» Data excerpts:

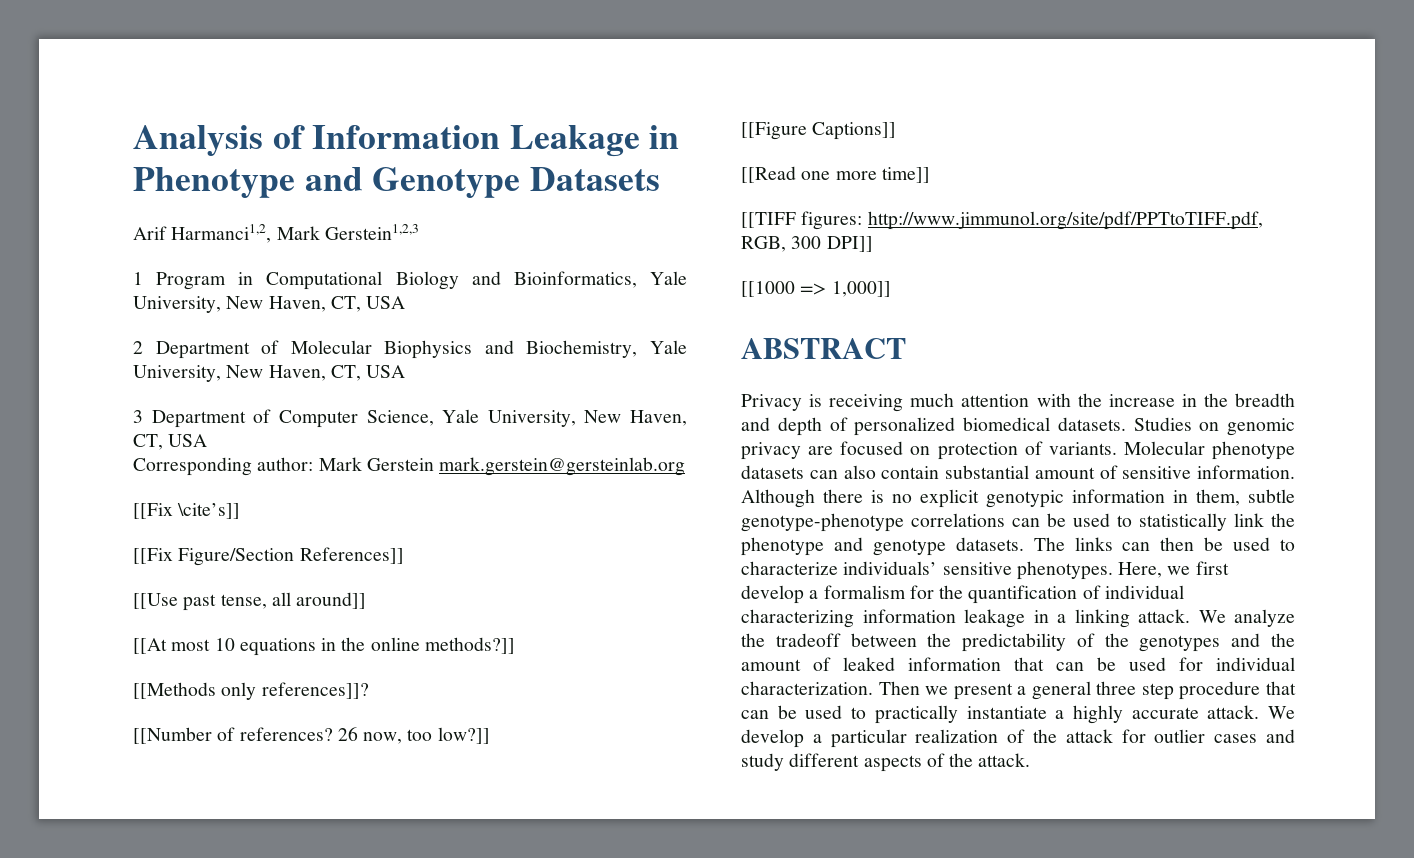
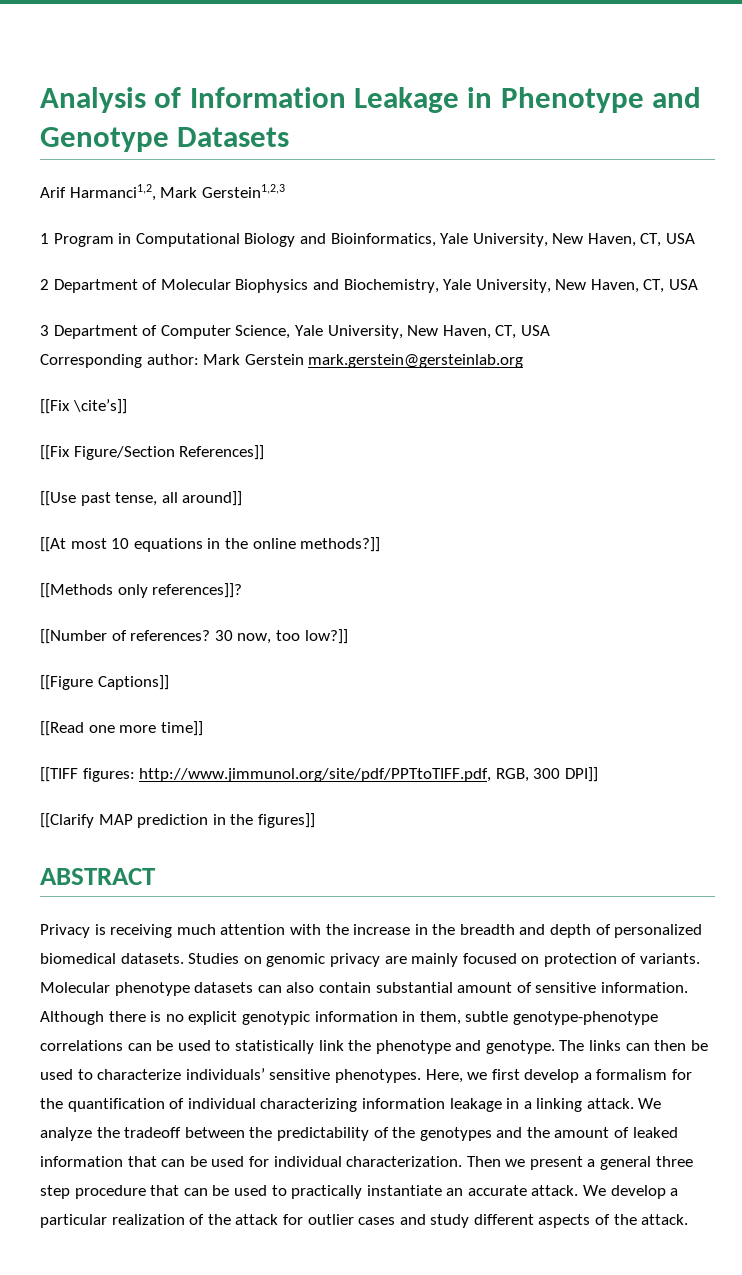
[337,727,358,741] 26 -> [214,630,233,641] 30
[741,281,891,297] [[1000 => 1,000]] -> [40,813,315,828] [[Clarify MAP prediction in the figures]]
(834, 450) none -> [411,953,459,967] mainly
[872,537,1024,556] genotype datasets. -> [485,1040,555,1054] genotype.
[1055,705,1123,724] a highly -> [446,1188,464,1196] an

» ACTIVITY: Once the pictures are set aside, output all of the data above verbatim.

» RESPONSE TO THIS TASK:
[337,727,358,741] 26 -> [214,630,233,641] 30
[741,281,891,297] [[1000 => 1,000]] -> [40,813,315,828] [[Clarify MAP prediction in the figures]]
(834, 450) none -> [411,953,459,967] mainly
[872,537,1024,556] genotype datasets. -> [485,1040,555,1054] genotype.
[1055,705,1123,724] a highly -> [446,1188,464,1196] an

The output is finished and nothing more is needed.